" Ne o hiç konuşmuyorsun bu akşam?"
" Hıh.. Efendim abi"
" Ya diyorum ki şu Yahya'yı evlatlık alsam"
"Olur olur. İyi düşünmüşsün abi" derken Nazlı Milat gözlerini kapıdan ayırmıyor "Ne konuşuyorlar ki" diye düşünmekten kendini alamıyordu.
Bakışlarını kahkaha atan abisine çevirip " Neden gülüyorsun abi?" diye sormuştu. Hasan kahkaha atmayı durdurduğundan kapıdan içeri giren Yahya'ya " Seni evlatlık alıyorum Yahya. Nazlıdan onay geldi" deyip kahkaha atmaya devam etti.
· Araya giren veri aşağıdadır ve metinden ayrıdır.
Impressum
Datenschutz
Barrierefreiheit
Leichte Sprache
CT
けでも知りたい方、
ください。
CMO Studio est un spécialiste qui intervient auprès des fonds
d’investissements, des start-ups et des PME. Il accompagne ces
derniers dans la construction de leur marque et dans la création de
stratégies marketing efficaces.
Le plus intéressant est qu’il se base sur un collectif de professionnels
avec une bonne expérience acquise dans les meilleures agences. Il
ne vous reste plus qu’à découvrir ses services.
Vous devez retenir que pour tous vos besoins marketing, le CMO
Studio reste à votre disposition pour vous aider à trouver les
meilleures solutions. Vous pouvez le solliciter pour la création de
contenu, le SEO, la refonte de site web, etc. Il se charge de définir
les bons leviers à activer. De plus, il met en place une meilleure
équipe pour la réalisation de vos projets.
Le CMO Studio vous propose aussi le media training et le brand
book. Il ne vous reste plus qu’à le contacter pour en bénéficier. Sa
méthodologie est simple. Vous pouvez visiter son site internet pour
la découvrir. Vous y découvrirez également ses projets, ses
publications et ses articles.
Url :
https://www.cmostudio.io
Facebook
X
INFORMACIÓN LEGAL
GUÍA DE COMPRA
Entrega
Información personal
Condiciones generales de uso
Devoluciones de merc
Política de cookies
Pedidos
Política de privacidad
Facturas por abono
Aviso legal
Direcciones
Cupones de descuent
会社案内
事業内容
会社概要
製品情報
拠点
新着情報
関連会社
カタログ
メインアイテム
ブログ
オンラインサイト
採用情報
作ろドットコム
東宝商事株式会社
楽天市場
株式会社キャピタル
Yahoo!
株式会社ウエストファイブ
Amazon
Nazlı kanının çekildiğini hissetmeye başlamıştı. Ellerini nereye koyacağını bilemiyor, Yahya'ya bakamıyordu. Yahya ise Nazlının tam karşısına geçip oturmuş bacak bacak üstüne atmıştı. Oda da uzun bir süre sessizlik hakim olurken Ferah bu sessizliği " Hadi çocuklar saat geç oldu Hasan amcanız sizi eve bıraksın" diyerek bozmuştu.
Evde sadece üçü kalmıştı. Çocuklar gittikten sonra Ferah kızını kollarına alıp "Haydi bakalım uyku vakti" deyip Lila'nın odasına doğru gittiklerinde Nazlı ve Yahya baş başa kalmıştı.
"Uff! Ferah mahvedeceğim seni bizi neden yalnız bıraktın ki"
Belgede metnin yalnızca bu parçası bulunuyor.